Two Democratic senators are staunchly opposed to changing the Senate’s rules to pass reforms, which is likely to frustrate hopes.
US President Joe Biden has admitted he is unsure whether his Democratic Party will be able to pass landmark voting rights reform legislation after key senators doubled down on their opposition to changing Senate rules.
Biden met Democratic senators on Thursday, hoping to win support for a temporary rule change that would allow only a simple majority of the 100-member House to pass the Voting Rights Act.
Under current rules, only a minority of 41 senators can block the legislation’s passage. The House is currently divided between 50 and 50 Republicans and Democrats, with Vice President Kamala Harris, a Democrat, casting the decisive vote in the event of a tie.
“The honest answer before God is I don’t know if we can get it done,” Biden told reporters after the meeting. “As long as I am in the White House,” he said, “as long as I am absolutely engaged, I will fight.”
The admission came shortly after Democratic Senator Kirsten Senema told reporters that she would not support a “short-sighted” rule change to allow the bills to pass, all but dashed hopes that Democrats would get the 50 votes needed to make such a change.
Senator Joe Manchin, who was among the lawmakers Biden met with Thursday, also reiterated his opposition to changing the ability of a minority of senators to block the passage of legislation, a mechanism known as obstruction.

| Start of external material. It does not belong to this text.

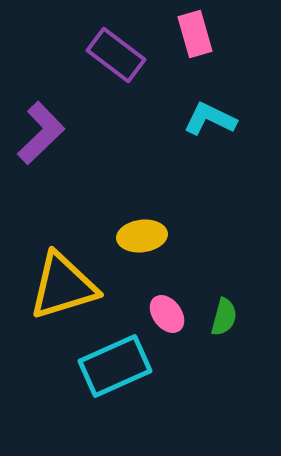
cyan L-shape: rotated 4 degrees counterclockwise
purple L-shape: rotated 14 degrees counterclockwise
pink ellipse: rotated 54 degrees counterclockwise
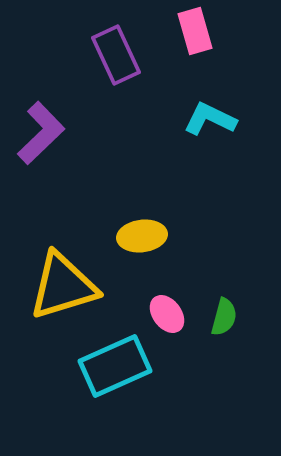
pink rectangle: moved 3 px up
purple rectangle: rotated 28 degrees clockwise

“Ending procrastination would be the easy way out. I cannot support such a perilous path for this nation,” he said in a statement after the meeting.
The Biden administration has made passing federal voting rights reform a top priority as 2022 enters, as the president vowed in a speech on Tuesday: “I will not give up. I will not falter.”
Attention shifted to reforms at the federal level after former US President Donald Trump, a Republican, led a campaign, motivated by unfounded allegations of voter fraud, to nullify the results of the 2020 presidential election.
Although unsuccessful, Trump’s rhetoric resonated in Republican-controlled state legislatures across the country, where in 2021 at least 19 states passed legislation that advocates of the law say makes it difficult for some citizens to vote.
Democrats support two federal legislation that would represent the largest reform of American elections in a generation by removing obstacles to voting enacted in the name of election security, reducing the influence of big money in politics and limiting partisan influence on election draws. Congress districts.